第六十章文学城独家发表。…… - 帐中香 - 花间酒 - 都市言情小说 - 30读书
当前位置: 30读书 > 都市言情 > 帐中香 >

第六十章文学城独家发表。……

燕檀眨了眨眼睛,将脸颊凑过去,在他的衣襟上蹭干自己的眼泪,而后微微笑开:“知道了。”

眼前俊美无俦的青年分明在说着直白到令人脸红的情话,她却觉得他像极了一只毛茸茸的大狐狸,正在有些笨拙地一边甩着尾巴一边撒娇逗弄她。

燕檀自然知晓他这一番话亦是剖白心意、坦诚相待。她忽然觉得自己十分幸运,因和亲这样的目的而来,竟能得到如此真心相悦的爱,可以毫不避讳地将所有顾虑和考量道出,而后爱彼此更甚。

燕檀一时间竟觉得晕乎乎的,窝进他怀中,用没有与他相牵的那只手揉了揉他的金发,想与他叙一叙分别这几月来的见闻和心事。

她在外辛苦奔波,安归回到扜泥以来亦不轻松。他握着她的手,低垂眼睑,同她如世间最寻常的一对夫妻般诉说分别以来所发生的事——他近日忙着从官学里挑选聪慧有成的学子担任官职,设官署考核官员政绩,择善者擢升,不善者贬谪,触怒了些旧贵族,有些麻烦,但好在他还算应付得来。

而燕檀行遍西域偏僻之地、边远之国,除去更加知悉乌孙外,还时常收到一些有趣的礼物,比如楼兰百姓送的小毯子,还有安息国商人送的来通杯。

“安息?”安归似乎是琢磨了一下这个国度,而后眼中略过意味不明的神色,“将来也许会是个势均力敌的对手。”

燕檀问道:“你打算攻打安息吗?”

“或许吧。”安归用指尖描摹着她的掌纹,“但我总想,楼兰久经战火,继续这样四处征战下去并非良策。”

燕檀点头,而后捻起他的一缕长发,问道:“咦,你才沐浴过?”

安归的金发还有些湿漉漉的,随意地披散在肩后,身上只穿了一件薄薄的中衣。燕檀抬起头来仔细看他的脸颊,似乎也分外水嫩。

她下意识地咽了咽口水。

安归察觉到她微妙的神情,心知小公主已经全然不介怀乌孙之事了,注意力全被他的色相吸引了去,便也放松下来,一手将她揽向自己,引诱道:“阿宴和我分别近三个月,就不想我么?”

燕檀诚实道:“想的。”

他满意地微微笑了笑,倾身下来轻轻吻了吻她的脖颈。许久都未曾如此亲热,燕檀被激得瑟缩了一下,不由得伸手抓紧了他的衣襟。

“但我可不是这样想你的,”她知道他要做什么,于是毫不留情地戳穿道,“是你自己存了坏心思罢了。”

安归在她耳边轻哼了一声:“我今夜特意准备好了要好好伺候阿宴,没想到阿宴却嫌弃我。”

燕檀饶有兴致,眼睛一亮:“你准备了什么,详细说说?”

“还记得吗?你答应了我要同我一起看玫瑰园里的玫瑰开花,但你却食言了。”安归语气略有些委屈,“如今已快六月,玫瑰都开过了。这是第一年的玫瑰,我不想你错过,于是便将凋谢的花瓣收集起来晒干,悉心保存到你回到扜泥。”

他从她细白的脖颈间抬起头来,双唇凑近她的耳畔,温热的气息扑在她的耳朵上。燕檀听到他有意压低了嗓音,近乎是贴着她的耳畔低声道:“方才,我把它们加进了我的浴汤中。”

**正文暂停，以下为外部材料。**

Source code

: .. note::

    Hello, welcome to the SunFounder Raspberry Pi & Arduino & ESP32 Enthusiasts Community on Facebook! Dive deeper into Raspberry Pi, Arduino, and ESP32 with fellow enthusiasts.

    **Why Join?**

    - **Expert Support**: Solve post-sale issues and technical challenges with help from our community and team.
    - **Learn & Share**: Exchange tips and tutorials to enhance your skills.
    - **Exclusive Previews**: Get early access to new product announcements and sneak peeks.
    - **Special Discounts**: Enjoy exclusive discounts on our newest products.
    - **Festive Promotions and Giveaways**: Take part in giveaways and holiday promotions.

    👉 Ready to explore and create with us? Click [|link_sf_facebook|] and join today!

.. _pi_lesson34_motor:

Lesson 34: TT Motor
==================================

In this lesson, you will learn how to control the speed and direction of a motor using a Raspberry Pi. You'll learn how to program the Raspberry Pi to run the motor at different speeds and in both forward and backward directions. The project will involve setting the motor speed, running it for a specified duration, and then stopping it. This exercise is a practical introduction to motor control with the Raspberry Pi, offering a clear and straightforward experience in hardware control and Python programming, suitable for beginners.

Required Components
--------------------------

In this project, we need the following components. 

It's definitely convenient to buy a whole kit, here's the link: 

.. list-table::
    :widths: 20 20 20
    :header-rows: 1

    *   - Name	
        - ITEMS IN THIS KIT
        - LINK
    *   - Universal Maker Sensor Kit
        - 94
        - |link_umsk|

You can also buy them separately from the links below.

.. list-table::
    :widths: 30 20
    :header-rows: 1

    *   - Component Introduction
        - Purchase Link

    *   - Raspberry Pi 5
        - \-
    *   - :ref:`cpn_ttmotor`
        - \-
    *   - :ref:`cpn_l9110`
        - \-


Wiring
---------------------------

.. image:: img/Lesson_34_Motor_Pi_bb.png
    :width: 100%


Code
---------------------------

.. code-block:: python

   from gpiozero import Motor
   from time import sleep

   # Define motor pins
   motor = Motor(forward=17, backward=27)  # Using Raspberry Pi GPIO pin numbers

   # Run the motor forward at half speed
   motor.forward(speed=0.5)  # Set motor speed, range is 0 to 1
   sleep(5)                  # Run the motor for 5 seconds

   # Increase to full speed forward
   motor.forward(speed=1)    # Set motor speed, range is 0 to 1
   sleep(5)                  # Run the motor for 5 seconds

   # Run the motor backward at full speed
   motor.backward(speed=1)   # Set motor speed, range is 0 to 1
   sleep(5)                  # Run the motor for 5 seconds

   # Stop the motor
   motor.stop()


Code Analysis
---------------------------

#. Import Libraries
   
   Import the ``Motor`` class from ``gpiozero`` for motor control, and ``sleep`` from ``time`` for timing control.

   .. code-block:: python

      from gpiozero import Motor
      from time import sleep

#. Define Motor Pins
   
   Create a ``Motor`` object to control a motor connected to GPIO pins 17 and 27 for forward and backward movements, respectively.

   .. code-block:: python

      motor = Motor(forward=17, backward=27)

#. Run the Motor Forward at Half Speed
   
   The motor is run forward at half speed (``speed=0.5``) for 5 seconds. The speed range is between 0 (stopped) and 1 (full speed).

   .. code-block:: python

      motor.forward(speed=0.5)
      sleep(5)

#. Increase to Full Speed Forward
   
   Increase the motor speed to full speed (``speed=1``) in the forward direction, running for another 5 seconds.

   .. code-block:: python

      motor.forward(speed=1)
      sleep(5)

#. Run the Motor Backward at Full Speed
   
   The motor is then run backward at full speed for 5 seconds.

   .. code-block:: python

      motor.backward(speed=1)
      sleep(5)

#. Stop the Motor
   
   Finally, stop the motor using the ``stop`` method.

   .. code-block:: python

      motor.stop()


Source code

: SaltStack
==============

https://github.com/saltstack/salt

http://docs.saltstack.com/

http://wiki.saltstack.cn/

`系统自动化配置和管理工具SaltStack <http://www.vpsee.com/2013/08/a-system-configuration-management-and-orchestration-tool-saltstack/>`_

燕檀只觉得脸上热得发烫,她似乎比之前还遭不住他的撩拨,须臾间便情动不已,只能任由他拉着自己的手,被他揽在怀中与自己紧紧相贴。

安归手指移到自己中衣的系带上,微微张口,双唇含住燕檀的耳垂,带着笑意低语道:“阿宴不想尝尝玫瑰的滋味么?”

燕檀微微发抖,自知好像斗不过这狡猾的狐狸了,但又有些不甘心。分明两人大婚时,她还能够凭着嬷嬷教过的东西有些微不足道的优势的。

燕檀正犹不死心地搜肠刮肚,准备说点什么挣点面子回来,便感到耳垂上传来一阵湿热的触感。

她抓在安归衣襟上的手骤然收紧。

安归竟轻轻舔舐她的耳垂。

燕檀心中呜咽一声,终于放弃抵抗,举手投降。

-

子时过后,寝宫中的声息才渐渐变得低微,最终恢复成一片静谧。萨耶如往常般站在殿门之外,命当差的侍女去准备浴汤。

然而今夜宫外一众侍从等了半晌,都不见陛下叫水,连萨耶亦不由得有些惊愕。她又耐着性子等了两刻,直到备好的浴汤都凉了下去,才有些疑惑地令人将东西都撤了下去。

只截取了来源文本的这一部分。